▶ [ЗАДАНИЕ]
Ответьте кратко на вопросы по тексту о Гоголе.
1. Где летом 1846 г. у Ж. гостил Гоголь?
2. В каком городе находился Гоголь, когда Ж. писал А. О. Смирновой 3 июля н. ст. 1847 г.?
3. Куда Гоголь поехал вместо жаркой Палестины?

▶ [ИСХОДНЫЙ ТЕКСТ]
§ §

Летом 1846 г. Ж. писал М. П. Погодину: «У меня в Швальбахе гостил Гоголь; ему вообще лучше; но сидеть на месте ему нельзя; его главное лекарство путешествие; он отправился в Остенде». Ж. полагал, что только в дороге, в движении Гоголь чувствует себя хорошо, а задерживаясь подолгу на одном месте, быстро впадает в хандру.
3 июля н. ст. 1847 г. Ж. с удовлетворением писал А. О. Смирновой: «Гоголь теперь во Франкфурте; он пополнел, поздоровел, но вместо жаркой Палестины едет к южным берегам Северного моря, в котором надеется утопить последний остаток своего нервического недуга. Он теперь давно ушел от того состояния, в каком провел у меня целую зиму».

§ §

▶ [СВЕДЕНИЯ]
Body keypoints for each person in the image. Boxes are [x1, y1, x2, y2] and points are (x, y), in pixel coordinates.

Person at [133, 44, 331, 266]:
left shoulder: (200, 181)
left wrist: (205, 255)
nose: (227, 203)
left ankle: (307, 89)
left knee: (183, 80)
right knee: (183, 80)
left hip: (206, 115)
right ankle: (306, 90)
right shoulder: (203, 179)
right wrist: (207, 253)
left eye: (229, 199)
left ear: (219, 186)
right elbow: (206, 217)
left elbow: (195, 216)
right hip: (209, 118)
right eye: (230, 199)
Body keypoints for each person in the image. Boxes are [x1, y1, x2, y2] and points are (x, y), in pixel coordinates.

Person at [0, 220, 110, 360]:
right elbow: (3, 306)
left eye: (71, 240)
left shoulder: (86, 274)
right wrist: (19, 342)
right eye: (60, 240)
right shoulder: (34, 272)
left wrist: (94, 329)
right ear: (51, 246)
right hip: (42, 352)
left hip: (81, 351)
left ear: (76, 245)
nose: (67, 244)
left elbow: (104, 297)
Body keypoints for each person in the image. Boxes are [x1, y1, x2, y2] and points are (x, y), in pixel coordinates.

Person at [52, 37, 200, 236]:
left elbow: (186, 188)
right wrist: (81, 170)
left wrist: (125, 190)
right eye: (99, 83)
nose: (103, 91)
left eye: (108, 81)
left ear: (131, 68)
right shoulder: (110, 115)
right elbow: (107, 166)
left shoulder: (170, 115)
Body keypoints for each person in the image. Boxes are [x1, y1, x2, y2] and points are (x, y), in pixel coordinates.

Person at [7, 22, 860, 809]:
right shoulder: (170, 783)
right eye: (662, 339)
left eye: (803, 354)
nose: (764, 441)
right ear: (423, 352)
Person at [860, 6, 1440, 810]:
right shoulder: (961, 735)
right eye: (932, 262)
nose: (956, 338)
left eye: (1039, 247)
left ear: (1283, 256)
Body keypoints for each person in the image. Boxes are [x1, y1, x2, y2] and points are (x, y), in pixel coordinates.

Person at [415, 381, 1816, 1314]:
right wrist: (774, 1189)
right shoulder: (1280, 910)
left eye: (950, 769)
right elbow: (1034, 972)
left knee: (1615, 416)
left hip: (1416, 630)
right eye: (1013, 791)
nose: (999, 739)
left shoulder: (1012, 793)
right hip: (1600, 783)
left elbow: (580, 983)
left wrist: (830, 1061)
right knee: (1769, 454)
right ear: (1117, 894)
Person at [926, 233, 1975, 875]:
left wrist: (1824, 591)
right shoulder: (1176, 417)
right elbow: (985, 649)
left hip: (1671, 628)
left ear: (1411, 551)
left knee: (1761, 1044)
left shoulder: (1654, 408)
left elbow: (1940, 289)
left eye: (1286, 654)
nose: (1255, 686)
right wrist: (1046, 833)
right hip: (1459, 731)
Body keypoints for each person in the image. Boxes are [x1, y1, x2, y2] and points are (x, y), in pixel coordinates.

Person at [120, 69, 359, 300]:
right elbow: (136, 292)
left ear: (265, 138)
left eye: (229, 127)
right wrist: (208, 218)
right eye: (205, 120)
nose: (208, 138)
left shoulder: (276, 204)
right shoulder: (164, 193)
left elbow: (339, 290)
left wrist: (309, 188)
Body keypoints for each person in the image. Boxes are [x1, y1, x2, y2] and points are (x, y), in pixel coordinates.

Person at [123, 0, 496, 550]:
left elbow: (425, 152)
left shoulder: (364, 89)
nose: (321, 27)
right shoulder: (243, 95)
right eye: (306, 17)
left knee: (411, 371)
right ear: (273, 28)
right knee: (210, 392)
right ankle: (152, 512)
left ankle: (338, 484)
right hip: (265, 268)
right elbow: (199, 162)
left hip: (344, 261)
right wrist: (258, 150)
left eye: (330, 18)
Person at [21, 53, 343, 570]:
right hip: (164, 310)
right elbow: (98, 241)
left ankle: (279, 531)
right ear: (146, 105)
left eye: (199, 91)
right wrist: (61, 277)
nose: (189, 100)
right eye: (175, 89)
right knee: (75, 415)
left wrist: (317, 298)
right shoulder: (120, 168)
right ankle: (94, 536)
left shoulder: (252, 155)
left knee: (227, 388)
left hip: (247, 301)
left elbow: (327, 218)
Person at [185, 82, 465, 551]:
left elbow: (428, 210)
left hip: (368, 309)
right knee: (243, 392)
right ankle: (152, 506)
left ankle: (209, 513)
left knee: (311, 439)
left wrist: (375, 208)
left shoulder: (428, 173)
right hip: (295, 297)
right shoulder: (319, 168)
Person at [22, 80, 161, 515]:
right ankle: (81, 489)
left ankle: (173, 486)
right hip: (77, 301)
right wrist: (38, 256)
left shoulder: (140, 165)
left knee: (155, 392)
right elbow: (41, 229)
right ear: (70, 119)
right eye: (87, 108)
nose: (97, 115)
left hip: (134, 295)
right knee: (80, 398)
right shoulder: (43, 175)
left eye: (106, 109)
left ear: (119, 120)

§ §

▶ [РЕШЕНИЕ ЗАДАНИЯ]
1. В Швальбахе.
2. Во Франкфурте.
3. К южным берегам Северного моря.